*Task objective*
An exact copy of every record is needed.

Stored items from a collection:
-- Opening Marker --

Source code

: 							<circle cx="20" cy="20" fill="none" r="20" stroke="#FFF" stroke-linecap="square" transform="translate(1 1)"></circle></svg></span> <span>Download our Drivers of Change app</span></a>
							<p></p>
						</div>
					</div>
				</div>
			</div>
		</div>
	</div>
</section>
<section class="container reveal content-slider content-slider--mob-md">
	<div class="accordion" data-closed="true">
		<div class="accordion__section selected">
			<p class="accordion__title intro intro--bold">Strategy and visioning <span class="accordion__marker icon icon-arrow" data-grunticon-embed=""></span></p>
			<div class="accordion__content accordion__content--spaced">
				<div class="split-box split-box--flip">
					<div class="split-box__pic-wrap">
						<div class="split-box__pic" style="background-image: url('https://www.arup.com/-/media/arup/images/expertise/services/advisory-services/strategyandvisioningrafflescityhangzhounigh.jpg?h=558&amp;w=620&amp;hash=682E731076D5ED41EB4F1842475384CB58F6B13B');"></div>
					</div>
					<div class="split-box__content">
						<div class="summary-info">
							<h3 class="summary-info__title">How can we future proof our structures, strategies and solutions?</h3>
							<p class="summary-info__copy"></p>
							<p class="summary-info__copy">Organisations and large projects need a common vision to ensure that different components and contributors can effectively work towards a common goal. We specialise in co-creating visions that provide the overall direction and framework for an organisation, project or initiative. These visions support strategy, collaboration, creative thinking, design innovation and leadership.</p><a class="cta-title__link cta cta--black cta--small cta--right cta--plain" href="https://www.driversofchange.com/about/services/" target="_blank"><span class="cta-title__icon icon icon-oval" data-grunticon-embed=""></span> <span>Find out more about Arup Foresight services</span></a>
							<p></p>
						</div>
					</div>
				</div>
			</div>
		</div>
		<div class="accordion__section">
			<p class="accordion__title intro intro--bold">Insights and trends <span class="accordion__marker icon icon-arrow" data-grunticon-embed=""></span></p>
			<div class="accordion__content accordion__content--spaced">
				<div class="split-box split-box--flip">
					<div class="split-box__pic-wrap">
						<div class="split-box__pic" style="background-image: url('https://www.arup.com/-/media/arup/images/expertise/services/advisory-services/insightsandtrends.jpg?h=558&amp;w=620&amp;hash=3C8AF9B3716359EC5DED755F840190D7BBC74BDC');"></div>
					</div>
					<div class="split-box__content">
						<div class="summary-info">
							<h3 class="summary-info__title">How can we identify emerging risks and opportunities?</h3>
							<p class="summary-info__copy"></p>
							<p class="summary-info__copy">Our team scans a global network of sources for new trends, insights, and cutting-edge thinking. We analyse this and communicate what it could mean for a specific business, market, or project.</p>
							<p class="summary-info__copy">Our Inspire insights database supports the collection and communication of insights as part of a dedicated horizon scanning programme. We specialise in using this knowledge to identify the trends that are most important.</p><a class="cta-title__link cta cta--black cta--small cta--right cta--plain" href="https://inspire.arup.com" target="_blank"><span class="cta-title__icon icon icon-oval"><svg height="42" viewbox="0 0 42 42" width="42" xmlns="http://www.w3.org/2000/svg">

-- Closing Marker --

*Response*
Source code

: 							<circle cx="20" cy="20" fill="none" r="20" stroke="#FFF" stroke-linecap="square" transform="translate(1 1)"></circle></svg></span> <span>Download our Drivers of Change app</span></a>
							<p></p>
						</div>
					</div>
				</div>
			</div>
		</div>
	</div>
</section>
<section class="container reveal content-slider content-slider--mob-md">
	<div class="accordion" data-closed="true">
		<div class="accordion__section selected">
			<p class="accordion__title intro intro--bold">Strategy and visioning <span class="accordion__marker icon icon-arrow" data-grunticon-embed=""></span></p>
			<div class="accordion__content accordion__content--spaced">
				<div class="split-box split-box--flip">
					<div class="split-box__pic-wrap">
						<div class="split-box__pic" style="background-image: url('https://www.arup.com/-/media/arup/images/expertise/services/advisory-services/strategyandvisioningrafflescityhangzhounigh.jpg?h=558&amp;w=620&amp;hash=682E731076D5ED41EB4F1842475384CB58F6B13B');"></div>
					</div>
					<div class="split-box__content">
						<div class="summary-info">
							<h3 class="summary-info__title">How can we future proof our structures, strategies and solutions?</h3>
							<p class="summary-info__copy"></p>
							<p class="summary-info__copy">Organisations and large projects need a common vision to ensure that different components and contributors can effectively work towards a common goal. We specialise in co-creating visions that provide the overall direction and framework for an organisation, project or initiative. These visions support strategy, collaboration, creative thinking, design innovation and leadership.</p><a class="cta-title__link cta cta--black cta--small cta--right cta--plain" href="https://www.driversofchange.com/about/services/" target="_blank"><span class="cta-title__icon icon icon-oval" data-grunticon-embed=""></span> <span>Find out more about Arup Foresight services</span></a>
							<p></p>
						</div>
					</div>
				</div>
			</div>
		</div>
		<div class="accordion__section">
			<p class="accordion__title intro intro--bold">Insights and trends <span class="accordion__marker icon icon-arrow" data-grunticon-embed=""></span></p>
			<div class="accordion__content accordion__content--spaced">
				<div class="split-box split-box--flip">
					<div class="split-box__pic-wrap">
						<div class="split-box__pic" style="background-image: url('https://www.arup.com/-/media/arup/images/expertise/services/advisory-services/insightsandtrends.jpg?h=558&amp;w=620&amp;hash=3C8AF9B3716359EC5DED755F840190D7BBC74BDC');"></div>
					</div>
					<div class="split-box__content">
						<div class="summary-info">
							<h3 class="summary-info__title">How can we identify emerging risks and opportunities?</h3>
							<p class="summary-info__copy"></p>
							<p class="summary-info__copy">Our team scans a global network of sources for new trends, insights, and cutting-edge thinking. We analyse this and communicate what it could mean for a specific business, market, or project.</p>
							<p class="summary-info__copy">Our Inspire insights database supports the collection and communication of insights as part of a dedicated horizon scanning programme. We specialise in using this knowledge to identify the trends that are most important.</p><a class="cta-title__link cta cta--black cta--small cta--right cta--plain" href="https://inspire.arup.com" target="_blank"><span class="cta-title__icon icon icon-oval"><svg height="42" viewbox="0 0 42 42" width="42" xmlns="http://www.w3.org/2000/svg">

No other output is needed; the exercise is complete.